In the intervening years, that figure has dropped to just 6 percent, even in the face of expected business pivots brought about by Covid-19. The Chief Innovation Officer had also attracted 47 percent of the vote just eight years ago.

It’s a similar if less dramatic story when it comes to Chief Marketing Officers. Described as a rising contender in 2013, the CMO has slipped from being considered a crucial cog by a massive two thirds of CEOs to now less than a fifth – under half the strike-rate of Chief Technology Officers. Currently ranked fifth-most important at 16 percent, it wouldn’t be a surprise to see human resources execs also gain ground in coming surveys, considering the worsening talent crunch.

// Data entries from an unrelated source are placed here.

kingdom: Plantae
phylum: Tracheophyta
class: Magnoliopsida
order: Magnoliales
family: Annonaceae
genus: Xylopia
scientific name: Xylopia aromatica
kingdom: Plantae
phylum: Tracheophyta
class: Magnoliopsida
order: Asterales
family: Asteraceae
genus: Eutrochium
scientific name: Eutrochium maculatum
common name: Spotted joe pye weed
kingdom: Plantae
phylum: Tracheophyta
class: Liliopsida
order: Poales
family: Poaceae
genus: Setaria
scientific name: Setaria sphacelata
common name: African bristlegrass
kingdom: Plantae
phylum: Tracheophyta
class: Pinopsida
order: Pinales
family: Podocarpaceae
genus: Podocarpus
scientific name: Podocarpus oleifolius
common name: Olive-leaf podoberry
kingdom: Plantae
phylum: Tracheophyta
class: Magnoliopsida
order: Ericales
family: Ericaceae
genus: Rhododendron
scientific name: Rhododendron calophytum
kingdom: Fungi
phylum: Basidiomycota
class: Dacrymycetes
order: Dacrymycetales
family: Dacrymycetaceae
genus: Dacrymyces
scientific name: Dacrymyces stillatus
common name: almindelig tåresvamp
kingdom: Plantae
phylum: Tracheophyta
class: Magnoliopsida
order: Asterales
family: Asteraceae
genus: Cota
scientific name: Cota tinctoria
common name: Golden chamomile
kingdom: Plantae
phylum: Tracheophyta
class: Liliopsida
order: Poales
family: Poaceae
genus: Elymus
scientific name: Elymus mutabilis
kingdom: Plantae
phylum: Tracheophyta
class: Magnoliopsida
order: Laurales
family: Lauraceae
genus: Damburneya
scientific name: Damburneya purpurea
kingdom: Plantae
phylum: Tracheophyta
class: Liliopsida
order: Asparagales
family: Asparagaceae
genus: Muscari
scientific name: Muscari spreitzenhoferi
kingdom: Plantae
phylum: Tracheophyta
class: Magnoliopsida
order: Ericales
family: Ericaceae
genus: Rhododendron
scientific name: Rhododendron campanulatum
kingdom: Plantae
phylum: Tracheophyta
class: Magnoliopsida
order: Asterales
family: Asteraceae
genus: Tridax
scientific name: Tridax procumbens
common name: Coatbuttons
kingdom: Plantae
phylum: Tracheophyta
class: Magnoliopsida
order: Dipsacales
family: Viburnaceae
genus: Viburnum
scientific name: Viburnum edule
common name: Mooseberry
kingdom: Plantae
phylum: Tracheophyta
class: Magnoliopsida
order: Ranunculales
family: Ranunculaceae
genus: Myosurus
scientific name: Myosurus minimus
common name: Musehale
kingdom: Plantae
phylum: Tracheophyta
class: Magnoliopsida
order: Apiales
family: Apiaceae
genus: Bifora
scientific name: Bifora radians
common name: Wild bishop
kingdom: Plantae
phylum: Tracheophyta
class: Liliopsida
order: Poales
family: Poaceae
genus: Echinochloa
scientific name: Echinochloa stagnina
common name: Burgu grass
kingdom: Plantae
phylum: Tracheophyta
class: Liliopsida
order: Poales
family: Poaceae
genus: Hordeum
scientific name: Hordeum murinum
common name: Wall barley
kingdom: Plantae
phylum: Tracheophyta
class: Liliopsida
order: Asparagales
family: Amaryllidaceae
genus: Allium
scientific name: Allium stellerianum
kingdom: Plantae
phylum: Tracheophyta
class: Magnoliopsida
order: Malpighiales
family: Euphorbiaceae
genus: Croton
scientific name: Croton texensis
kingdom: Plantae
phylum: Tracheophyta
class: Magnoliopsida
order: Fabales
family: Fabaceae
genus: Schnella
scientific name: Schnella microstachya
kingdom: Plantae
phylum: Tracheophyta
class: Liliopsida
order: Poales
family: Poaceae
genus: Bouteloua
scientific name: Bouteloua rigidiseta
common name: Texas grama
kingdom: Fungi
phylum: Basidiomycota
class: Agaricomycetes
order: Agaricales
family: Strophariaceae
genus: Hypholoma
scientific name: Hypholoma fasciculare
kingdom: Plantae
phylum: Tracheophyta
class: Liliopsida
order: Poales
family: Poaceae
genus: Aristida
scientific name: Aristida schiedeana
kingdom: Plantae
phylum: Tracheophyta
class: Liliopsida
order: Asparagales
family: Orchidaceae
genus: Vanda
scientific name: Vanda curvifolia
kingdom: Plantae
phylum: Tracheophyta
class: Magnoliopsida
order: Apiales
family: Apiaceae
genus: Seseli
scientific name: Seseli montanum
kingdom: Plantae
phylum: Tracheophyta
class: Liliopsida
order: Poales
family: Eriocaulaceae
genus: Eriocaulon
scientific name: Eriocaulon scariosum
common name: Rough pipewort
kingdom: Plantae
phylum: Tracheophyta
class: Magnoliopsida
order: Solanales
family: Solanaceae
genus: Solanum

Most important emergent technologies, according to CEOs

Technology

Meanwhile, IBM describes the ascent of the CTO as a dramatic departure on what the researchers had seen in previous studies, reinforcing the degree to which CEO’s view technology as key. Here, the report authors also helpfully note the potential implications of the broad shift in sentiment for those ambitious strategy officers and professionals in other functions falling from favour hoping to break into the top ranks – and “maybe position themselves to be the next CEO”.

The report from the IBM Institute for Business Value – which sits within the firm’s recently rebranded IBM Consulting division – further hints that the CEOs may well be right to place a high value on tech expertise close by their side. When ranking the importance of emergent technologies over the next two to three years, the internet of things (79 percent) and cloud computing (74 percent) came well out on top, followed by artificial intelligence at 52 percent.

While the researchers don’t consider these responses misguided (a previous IBM study found that during the pandemic the more tech-savvy organisations outperformed their counterparts on growth by an average of 6 percentage points), they do point out the lack of opportunity seen in quantum computing among top bosses, drawing a response from barely one in ten.

IBM, a world-leader in the technology, suggests this may have some parallel to the advent of artificial intelligence a decade ago.

“There is an echo here with how artificial intelligence was viewed not long ago: as a tech obsession and curiosity that was far enough from the realm of applicability that it could be ignored. Yet those enterprises that chose to invest in and grow comfortable with applying artificial intelligence were those most likely to take advantage as it matured and delivered outperforming results.”

“CEOs who ignore quantum and allow it to become a blind spot may be doing so at their own peril,” the authors conclude.